Unmittelbar gilt es, den Ausbruch von Seuchen zu verhindern. Die Weltgesundheitsorganisation WHO schätzt, dass die unkontrollierte Ausbreitung von Infektionskrankheiten in den zerstörten Gebieten genauso viele Opfer fordern könnte wie zuvor die Flutkatastrophe. Die Gefahr geht nach Angaben von Gesundheitsexperten nicht, wie landläufig angenommen, von verwesenden Leichen aus; wenn die Toten erst einmal geborgen sind, ist es nicht nötig, sie überhastet in Massengräbern zu bestatten, wie dies fernsehwirksam und zum Leidwesen der Hinterbliebenen vielerorts geschieht. Gefährlich sind eher der Zusammenbruch der Trinkwasserversorgung und die Vermehrung von Seuchenerregern in stehendem Wasser, in das sich menschliche Ausscheidungen mischen.

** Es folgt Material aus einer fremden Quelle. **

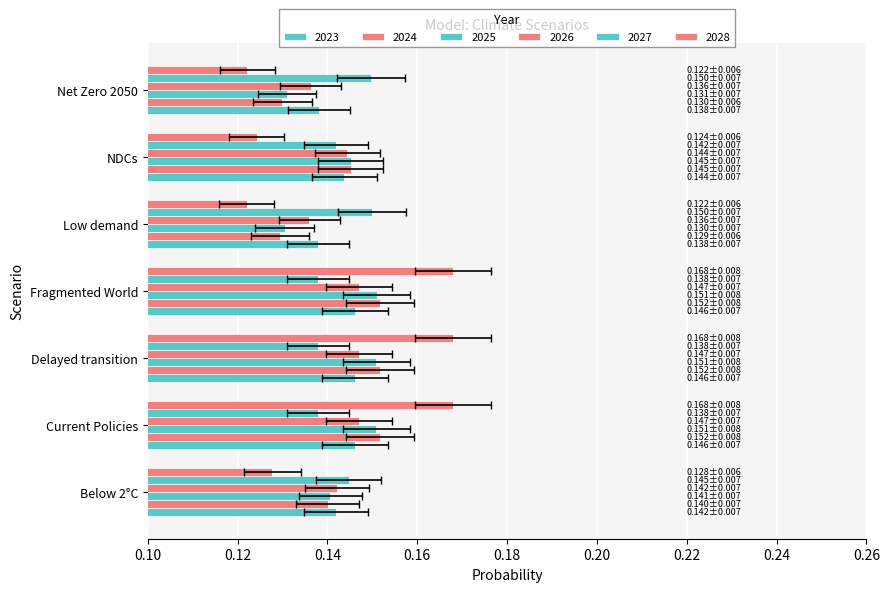

What is the maximum value shown in the chart?

0.2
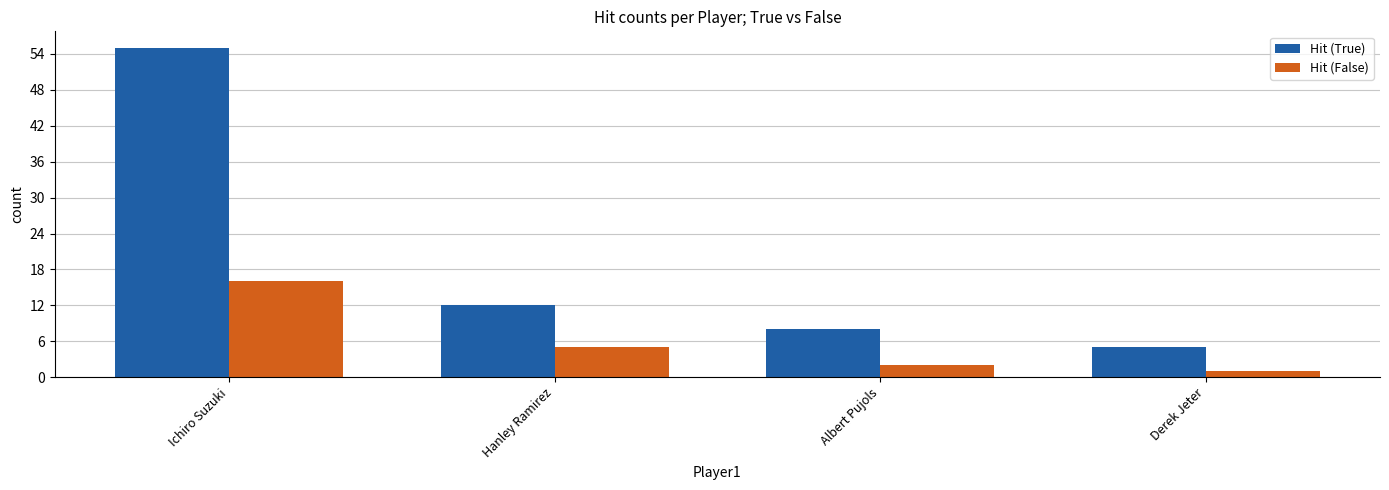

How many distinct data groups are displayed?

2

Gerechnet wird daher in den nächsten Tagen mit verbreiteten Durchfallerkrankungen und Cholera sowie der Ausbreitung insektenübertragener Tropeninfektionen wie Malaria, Dengue-Fieber und diverser Atemwegserkrankungen. Großflächige Trinkwasseraufbereitung und die schnelle Bereitstellung sanitärer Einrichtungen sind daher am dringendsten, gefolgt von Reparaturen zerstörter Kanalisation.

Ob die jetzt zugesagten Gelder dies ermöglichen, bleibt abzuwarten. Geld zu versprechen ist schließlich nur ein erster Schritt. Es muss auch jemand kriegen. Der Empfänger muss es ausgeben. Und zum Schluss müssen die bezahlten Güter und Dienstleistungen die Bedürftigen erreichen. Das ist meist keine Geldfrage, sondern eine der Kooperationsfähigkeit und Kompetenz der Helfer. Und an diesen Qualitäten mangelt es erfahrungsgemäß mehr als an Mitleid.